EukDetect
EukDetect copied to clipboard
Unicode error
I got this error when running setup:
Traceback (most recent call last):
File "setup.py", line 5, in <module>
long_description = fh.read()
UnicodeDecodeError: 'ascii' codec can't decode byte 0xc2 in position 641: ordinal not in range(128)
to solve I did this
export LC_ALL=en_US.UTF-8
then re-ran and it worked.
I too received a unicode error, although at the stage of trying to run a subset of my actual samples (no errors arose during install, set-up, or testing as outlined). Below is the output from my terminal:
eukdetect --mode runall --configfile Metagenomics_I-Ching_Nachbac_configfile_TESTING_v1.yml
01/24/2023 18:06:24: Parsing config file ...
Traceback (most recent call last):
File "/share/jwaters/anaconda3/envs/eukdetect/bin/eukdetect", line 33, in <module>
sys.exit(load_entry_point('EukDetect==1.0.1', 'console_scripts', 'eukdetect')())
File "/share/jwaters/anaconda3/envs/eukdetect/lib/python3.6/site-packages/EukDetect-1.0.1-py3.6.egg/eukdetect/runall.py", line 140, in main
File "/share/jwaters/anaconda3/envs/eukdetect/lib/python3.6/site-packages/EukDetect-1.0.1-py3.6.egg/eukdetect/runall.py", line 454, in check_readlen
File "/share/jwaters/anaconda3/envs/eukdetect/lib/python3.6/site-packages/Bio/SeqIO/__init__.py", line 611, in parse
for r in i:
File "/share/jwaters/anaconda3/envs/eukdetect/lib/python3.6/site-packages/Bio/SeqIO/QualityIO.py", line 1033, in FastqPhredIterator
for title_line, seq_string, quality_string in FastqGeneralIterator(handle):
File "/share/jwaters/anaconda3/envs/eukdetect/lib/python3.6/site-packages/Bio/SeqIO/QualityIO.py", line 897, in FastqGeneralIterator
line = handle_readline()
File "/share/jwaters/anaconda3/envs/eukdetect/lib/python3.6/encodings/ascii.py", line 26, in decode
return codecs.ascii_decode(input, self.errors)[0]
UnicodeDecodeError: 'ascii' codec can't decode byte 0x80 in position 12: ordinal not in range(128)
Any advice on how to proceed would be greatly appreciated! I did try the 'export LC_ALL=en_US.UTF-8' that hyphaltip recommended, but that did not resolve my issue and I had the same error.
Thanks for reaching out. I can't reproduce this error and I've not been able to figure out a solution for now, though I'm still trying. It looks like the error is being thrown by BioPython in one of the check steps. Could you try running this as a snakemake pipeline directly? Full instructions are on the github, but in short it's snakemake --snakefile [path_to_install_folder]rules/eukdetect_eukfrac.rules --configfile [config file] --cores [cores] runall
. If that works that will be a workaround.

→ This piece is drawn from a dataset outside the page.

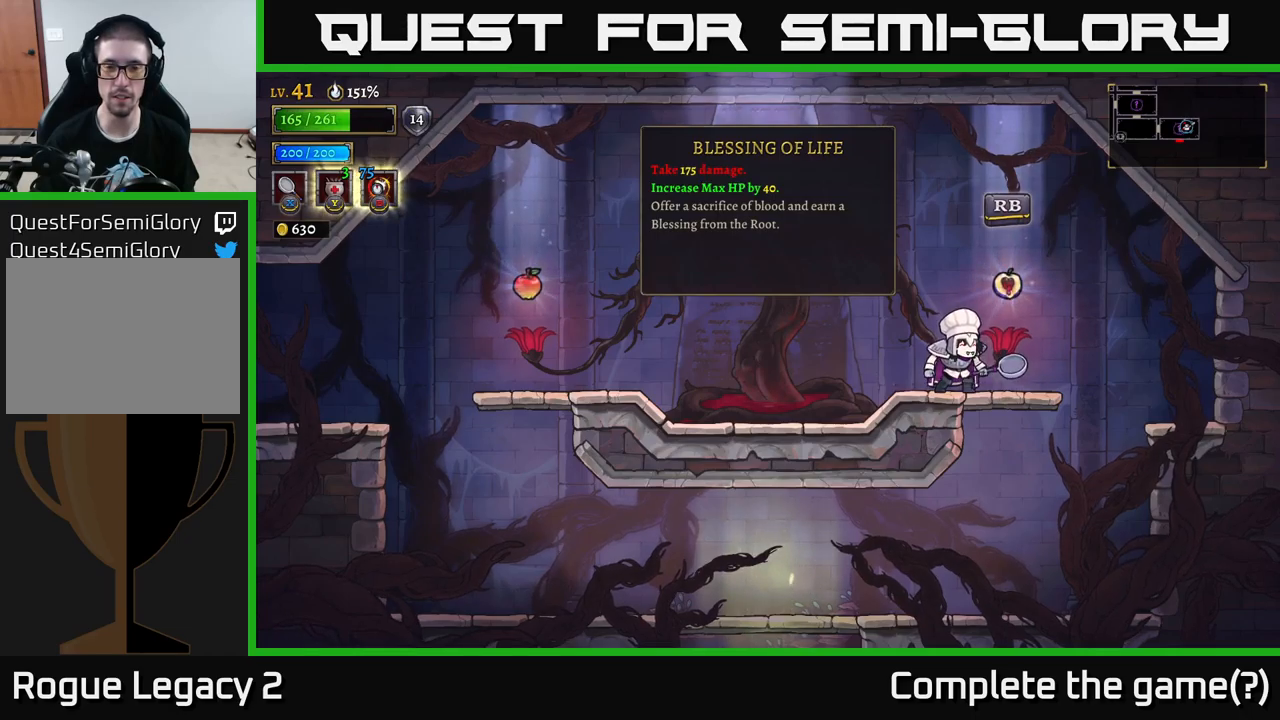
{"buttons": [], "left_stick": "center", "right_stick": "center", "events": []}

Thanks so much for your prompt reply! My apologies that I missed in the documentation that using snakemake can be a good workaround if running into issues with python.
I've tried running snakemake as you suggested, but I received the following errors while it was running. It did complete, but it seems the output files are empty.
/usr/bin/bash: warning: setlocale: LC_ALL: cannot change locale (en_US.UTF-8)
perl: warning: Setting locale failed.
perl: warning: Please check that your locale settings:
LANGUAGE = (unset),
LC_ALL = "en_US.UTF-8",
LANG = "C.UTF-8"
are supported and installed on your system.
perl: warning: Falling back to a fallback locale ("C.UTF-8").
perl: warning: Setting locale failed.
perl: warning: Please check that your locale settings:
LANGUAGE = (unset),
LC_ALL = "en_US.UTF-8",
LANG = "C.UTF-8"
are supported and installed on your system.
perl: warning: Falling back to a fallback locale ("C.UTF-8").
Hi Abigail,
After adding quotes to try and change the local settings export LC_ALL="en_US.UTF-8"
that might have worked, or at least I am no longer receiving locale warnings (apologies that I did not correctly understand the error, I promise I tried to google it!).
However, now when I run the snakemake file, I receive this output to the screen and my output files again appear to be empty. Can you advise what may be going on?
Building DAG of jobs...
Nothing to be done.
Complete log: /share/jwaters/Metagenomics_I-Ching/EukDetect/.snakemake/log/2023-01-27T183421.100804.snakemake.log
Hi,
Thanks for your patience with a response. This suggests no steps of eukdetect ran second time because the snakemake process didn't notice any changes (missing the UTF encoding change). The best way to fix this is to delete the eukdetect output files, including the intermediate steps, and rerun the whole thing.